Поэтому не только практику Харитонова, но и практику Лимонова часто интерпретируют как «исповедальную», хотя исповедальность здесь представляется лишь одним из приемов, позволяющих перераспределять власть определения в социальном пространстве нормативных, легитимных позиций. Инновационной оказывается связка герой-повествователь, причем герой — поэтому инновационность практик Лимонова и Харитонова была сразу узнана — принципиально неблагороден297 (один из признаков социальной ненормативности), что соответствует новому психо-историческому состоянию homo descriptus постмодернистской эпохи. Это не хрестоматийный, правоверный бунтарь и последовательный эксцентрик эпохи романтизма, а две разные социальные позиции, соответствующие различным формам репрессированного сознания298, борьба за легитимность которых соответствует и борьбе за доминирование в культуре разных психотипов, и логике использования утопий для присвоения власти (в данном случае — утопии естественности в противовес аристократической искусственности), и поиску наиболее энергоемких (а следовательно, и социально более престижных) социальных стратегий. Однако позиции, манифестируемые Харитоновым и Лимоновым, различаются, как различается и генезис их персонажей, и соотношение генезиса с поведенческой практикой, позволяющей выстроить имидж автора-дополнительный семиотический ключ.

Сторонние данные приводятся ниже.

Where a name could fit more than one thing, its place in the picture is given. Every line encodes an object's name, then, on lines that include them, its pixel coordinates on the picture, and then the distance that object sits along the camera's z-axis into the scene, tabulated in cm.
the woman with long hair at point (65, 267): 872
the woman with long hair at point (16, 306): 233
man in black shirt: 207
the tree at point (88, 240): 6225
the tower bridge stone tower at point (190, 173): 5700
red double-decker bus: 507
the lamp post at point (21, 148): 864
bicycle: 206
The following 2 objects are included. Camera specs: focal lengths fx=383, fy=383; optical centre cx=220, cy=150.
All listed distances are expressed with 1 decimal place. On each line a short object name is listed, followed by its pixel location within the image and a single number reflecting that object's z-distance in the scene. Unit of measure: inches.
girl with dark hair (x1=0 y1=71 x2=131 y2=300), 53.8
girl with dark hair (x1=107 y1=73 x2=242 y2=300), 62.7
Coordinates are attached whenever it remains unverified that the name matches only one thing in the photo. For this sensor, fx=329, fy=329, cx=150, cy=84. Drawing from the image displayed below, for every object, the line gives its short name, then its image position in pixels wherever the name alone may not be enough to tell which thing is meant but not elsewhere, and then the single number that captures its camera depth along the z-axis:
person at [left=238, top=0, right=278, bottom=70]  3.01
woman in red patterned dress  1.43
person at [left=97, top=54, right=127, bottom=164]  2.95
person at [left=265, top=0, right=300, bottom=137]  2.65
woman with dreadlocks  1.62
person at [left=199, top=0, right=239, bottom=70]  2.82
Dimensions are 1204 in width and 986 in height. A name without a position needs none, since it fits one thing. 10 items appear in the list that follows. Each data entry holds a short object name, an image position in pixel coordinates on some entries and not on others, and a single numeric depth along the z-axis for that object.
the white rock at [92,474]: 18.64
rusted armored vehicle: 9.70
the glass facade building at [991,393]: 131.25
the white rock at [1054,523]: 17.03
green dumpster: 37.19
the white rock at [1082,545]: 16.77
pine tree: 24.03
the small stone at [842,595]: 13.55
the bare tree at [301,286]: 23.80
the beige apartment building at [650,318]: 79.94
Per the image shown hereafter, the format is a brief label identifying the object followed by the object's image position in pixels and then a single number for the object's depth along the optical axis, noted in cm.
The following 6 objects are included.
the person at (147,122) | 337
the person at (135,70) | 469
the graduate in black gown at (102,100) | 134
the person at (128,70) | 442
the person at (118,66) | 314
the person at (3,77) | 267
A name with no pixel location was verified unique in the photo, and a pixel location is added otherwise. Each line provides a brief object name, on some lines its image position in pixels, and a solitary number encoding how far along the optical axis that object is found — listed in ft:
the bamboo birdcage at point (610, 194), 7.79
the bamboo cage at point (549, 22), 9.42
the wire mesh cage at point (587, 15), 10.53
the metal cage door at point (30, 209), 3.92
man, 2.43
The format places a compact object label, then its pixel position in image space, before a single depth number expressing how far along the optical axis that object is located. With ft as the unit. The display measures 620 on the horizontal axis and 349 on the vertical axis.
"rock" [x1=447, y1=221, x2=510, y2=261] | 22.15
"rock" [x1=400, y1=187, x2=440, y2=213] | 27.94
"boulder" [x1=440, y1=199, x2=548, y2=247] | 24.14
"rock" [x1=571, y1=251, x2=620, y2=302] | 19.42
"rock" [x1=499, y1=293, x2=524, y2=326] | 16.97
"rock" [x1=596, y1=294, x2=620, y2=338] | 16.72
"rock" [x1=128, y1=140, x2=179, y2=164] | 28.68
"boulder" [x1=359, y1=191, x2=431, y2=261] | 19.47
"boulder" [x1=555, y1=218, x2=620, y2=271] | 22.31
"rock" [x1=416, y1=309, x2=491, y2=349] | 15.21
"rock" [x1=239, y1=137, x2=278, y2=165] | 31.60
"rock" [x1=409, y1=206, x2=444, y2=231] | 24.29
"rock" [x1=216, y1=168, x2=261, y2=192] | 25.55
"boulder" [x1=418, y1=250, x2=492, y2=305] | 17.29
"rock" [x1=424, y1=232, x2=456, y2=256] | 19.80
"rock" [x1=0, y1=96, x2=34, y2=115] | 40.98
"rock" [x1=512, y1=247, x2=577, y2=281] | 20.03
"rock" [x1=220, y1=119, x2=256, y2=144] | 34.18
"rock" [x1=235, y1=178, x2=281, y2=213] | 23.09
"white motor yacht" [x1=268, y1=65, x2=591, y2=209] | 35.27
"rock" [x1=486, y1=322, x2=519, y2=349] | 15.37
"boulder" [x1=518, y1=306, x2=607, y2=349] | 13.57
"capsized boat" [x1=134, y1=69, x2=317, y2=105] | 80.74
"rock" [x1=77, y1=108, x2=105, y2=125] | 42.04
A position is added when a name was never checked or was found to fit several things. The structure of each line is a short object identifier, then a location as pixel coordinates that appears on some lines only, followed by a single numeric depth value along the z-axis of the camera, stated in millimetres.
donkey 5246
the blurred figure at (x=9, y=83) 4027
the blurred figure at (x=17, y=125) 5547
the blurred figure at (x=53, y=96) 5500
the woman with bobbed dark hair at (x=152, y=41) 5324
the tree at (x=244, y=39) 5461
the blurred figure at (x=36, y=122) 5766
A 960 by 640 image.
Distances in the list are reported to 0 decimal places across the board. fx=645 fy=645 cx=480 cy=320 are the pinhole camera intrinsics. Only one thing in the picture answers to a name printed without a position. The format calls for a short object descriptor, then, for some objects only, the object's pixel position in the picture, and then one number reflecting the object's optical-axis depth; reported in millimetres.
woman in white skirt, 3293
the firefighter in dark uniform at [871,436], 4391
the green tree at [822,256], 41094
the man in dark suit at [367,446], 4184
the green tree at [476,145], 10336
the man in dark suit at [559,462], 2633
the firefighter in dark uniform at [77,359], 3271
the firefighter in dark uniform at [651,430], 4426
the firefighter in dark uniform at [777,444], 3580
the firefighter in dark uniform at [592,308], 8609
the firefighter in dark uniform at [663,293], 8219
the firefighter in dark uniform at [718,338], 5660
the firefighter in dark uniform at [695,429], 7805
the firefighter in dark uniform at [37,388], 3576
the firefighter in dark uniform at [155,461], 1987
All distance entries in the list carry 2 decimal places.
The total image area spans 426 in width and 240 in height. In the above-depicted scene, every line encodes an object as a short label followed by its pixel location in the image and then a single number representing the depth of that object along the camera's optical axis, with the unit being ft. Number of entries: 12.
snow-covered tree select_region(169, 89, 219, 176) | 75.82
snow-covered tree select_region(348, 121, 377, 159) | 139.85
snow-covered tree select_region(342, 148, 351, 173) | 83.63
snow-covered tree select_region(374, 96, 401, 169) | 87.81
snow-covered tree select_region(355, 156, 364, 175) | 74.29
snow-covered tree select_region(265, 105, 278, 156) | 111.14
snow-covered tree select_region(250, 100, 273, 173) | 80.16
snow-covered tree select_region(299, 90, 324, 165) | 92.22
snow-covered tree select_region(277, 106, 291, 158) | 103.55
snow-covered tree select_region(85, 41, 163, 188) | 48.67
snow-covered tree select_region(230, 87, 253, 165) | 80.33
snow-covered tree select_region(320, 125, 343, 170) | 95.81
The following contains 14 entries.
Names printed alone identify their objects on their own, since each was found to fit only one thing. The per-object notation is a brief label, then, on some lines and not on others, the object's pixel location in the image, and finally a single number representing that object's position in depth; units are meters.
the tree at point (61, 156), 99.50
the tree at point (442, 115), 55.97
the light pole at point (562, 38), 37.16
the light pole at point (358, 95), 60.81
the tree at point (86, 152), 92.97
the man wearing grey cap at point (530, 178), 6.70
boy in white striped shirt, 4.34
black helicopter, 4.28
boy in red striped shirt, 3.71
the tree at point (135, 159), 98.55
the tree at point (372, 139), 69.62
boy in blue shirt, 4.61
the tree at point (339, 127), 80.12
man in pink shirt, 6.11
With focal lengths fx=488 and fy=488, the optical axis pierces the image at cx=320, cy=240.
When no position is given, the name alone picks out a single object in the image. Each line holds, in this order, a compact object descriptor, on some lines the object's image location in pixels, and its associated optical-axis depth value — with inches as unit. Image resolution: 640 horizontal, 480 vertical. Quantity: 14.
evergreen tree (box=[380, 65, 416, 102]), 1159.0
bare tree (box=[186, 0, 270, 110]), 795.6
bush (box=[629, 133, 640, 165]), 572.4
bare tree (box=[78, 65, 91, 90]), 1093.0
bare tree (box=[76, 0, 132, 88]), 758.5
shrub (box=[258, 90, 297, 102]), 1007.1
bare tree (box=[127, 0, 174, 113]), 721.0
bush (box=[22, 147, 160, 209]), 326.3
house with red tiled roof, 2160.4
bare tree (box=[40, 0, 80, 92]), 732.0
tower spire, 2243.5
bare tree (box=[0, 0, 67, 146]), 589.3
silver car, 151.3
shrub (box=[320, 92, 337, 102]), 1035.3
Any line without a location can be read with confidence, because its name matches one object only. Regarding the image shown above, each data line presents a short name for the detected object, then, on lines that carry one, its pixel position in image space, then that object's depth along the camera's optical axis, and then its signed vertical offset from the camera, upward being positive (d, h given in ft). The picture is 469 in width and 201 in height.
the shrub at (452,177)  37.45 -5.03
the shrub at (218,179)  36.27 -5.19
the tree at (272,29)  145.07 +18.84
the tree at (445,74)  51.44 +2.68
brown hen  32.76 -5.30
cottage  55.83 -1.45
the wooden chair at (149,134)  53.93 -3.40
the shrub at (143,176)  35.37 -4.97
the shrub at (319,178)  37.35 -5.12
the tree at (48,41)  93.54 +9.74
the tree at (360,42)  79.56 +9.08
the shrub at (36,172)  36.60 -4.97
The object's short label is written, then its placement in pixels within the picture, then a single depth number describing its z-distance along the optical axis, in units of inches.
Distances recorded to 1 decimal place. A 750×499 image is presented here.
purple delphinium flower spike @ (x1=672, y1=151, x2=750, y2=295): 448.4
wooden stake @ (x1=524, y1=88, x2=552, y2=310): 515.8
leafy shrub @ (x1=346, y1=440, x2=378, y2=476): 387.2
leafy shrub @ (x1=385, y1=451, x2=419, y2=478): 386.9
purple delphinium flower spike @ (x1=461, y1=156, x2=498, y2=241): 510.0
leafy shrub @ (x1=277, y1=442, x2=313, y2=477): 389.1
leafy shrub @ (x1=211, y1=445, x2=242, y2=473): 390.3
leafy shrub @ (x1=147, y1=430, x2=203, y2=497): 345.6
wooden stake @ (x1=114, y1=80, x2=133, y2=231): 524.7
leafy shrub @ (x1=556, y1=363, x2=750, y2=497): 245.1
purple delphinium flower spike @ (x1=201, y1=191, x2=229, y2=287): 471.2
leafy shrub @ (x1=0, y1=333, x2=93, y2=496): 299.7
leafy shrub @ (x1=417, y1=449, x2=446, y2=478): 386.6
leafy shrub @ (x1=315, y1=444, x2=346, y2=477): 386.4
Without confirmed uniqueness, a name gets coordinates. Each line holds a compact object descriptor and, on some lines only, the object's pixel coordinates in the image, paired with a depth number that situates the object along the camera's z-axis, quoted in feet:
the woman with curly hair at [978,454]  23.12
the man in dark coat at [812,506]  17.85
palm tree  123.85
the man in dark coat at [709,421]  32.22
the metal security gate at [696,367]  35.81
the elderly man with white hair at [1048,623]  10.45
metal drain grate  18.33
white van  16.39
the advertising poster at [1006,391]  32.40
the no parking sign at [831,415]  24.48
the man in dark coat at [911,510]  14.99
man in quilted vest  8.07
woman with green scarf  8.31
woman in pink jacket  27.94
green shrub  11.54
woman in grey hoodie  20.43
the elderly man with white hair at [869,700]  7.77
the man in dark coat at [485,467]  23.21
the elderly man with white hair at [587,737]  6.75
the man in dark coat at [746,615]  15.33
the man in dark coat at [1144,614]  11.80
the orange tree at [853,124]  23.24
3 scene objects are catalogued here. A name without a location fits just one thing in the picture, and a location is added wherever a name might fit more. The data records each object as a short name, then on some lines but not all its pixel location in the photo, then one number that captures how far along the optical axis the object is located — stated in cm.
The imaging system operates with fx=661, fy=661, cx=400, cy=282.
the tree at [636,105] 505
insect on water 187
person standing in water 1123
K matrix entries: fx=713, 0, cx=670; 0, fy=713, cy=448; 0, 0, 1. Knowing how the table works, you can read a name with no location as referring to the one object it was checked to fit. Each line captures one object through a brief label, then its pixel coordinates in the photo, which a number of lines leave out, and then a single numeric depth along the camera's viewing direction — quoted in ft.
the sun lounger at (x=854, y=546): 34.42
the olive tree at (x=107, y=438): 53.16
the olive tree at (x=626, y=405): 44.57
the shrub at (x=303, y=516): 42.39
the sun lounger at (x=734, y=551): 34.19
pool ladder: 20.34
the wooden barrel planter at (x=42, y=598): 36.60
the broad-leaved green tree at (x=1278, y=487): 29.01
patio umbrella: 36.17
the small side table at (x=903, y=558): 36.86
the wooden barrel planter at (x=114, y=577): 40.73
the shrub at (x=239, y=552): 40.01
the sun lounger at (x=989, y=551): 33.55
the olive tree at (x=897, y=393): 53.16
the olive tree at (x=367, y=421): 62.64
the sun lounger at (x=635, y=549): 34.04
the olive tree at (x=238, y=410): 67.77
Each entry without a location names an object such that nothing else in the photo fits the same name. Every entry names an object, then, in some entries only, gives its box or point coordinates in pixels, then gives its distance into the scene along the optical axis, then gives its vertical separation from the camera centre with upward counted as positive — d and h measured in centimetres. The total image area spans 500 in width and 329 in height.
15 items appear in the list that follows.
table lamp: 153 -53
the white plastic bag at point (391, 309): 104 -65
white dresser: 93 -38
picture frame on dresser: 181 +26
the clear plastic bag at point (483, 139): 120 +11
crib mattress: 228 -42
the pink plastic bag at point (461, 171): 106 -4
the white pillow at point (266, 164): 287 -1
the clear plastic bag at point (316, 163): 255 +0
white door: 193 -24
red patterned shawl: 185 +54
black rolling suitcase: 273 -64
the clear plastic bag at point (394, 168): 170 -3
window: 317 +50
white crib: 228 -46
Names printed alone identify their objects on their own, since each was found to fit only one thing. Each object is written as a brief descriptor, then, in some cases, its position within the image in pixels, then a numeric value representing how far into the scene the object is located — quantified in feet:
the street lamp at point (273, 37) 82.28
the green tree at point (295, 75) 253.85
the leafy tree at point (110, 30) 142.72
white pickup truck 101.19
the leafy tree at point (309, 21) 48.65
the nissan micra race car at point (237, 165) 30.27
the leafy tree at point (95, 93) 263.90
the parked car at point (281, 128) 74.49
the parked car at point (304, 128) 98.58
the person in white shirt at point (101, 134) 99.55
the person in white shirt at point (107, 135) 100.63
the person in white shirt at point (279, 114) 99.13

Конечно, и протагонист Харитонова, и протагонист Лимонова принадлежат одному концептуальному ряду, а их появление представляется последствием «целого культурного переворота — выламывания из канона и выхода наружу „нехорошего“, неблагополучного, неблагонамеренного, неорганизованного, дестабилизирующего голоса персонажа» (Жолковский 1994: 59). Но акцентированная неблагонамеренность и «выламывание из канона» могут актуализироваться разными способами. Стратегию Лимонова неоднократно увязывали с романтической, подростковой установкой, которая обязательно требует подтверждения текста поведенческой практикой. Лимонов использует энергию и власть подросткового протеста, репрессированного и подавляемого иерархической структурой социального пространства, в котором ребенок принципиально лишен легитимных властных функций. Этот протест соответствует процессу обретения статуса естественности у ранее нелегитимных в традиционной европейской культуре позиций и проявляется в постепенном переходе от изменения тендерных ролей к снятию разнообразных возрастных ограничений299.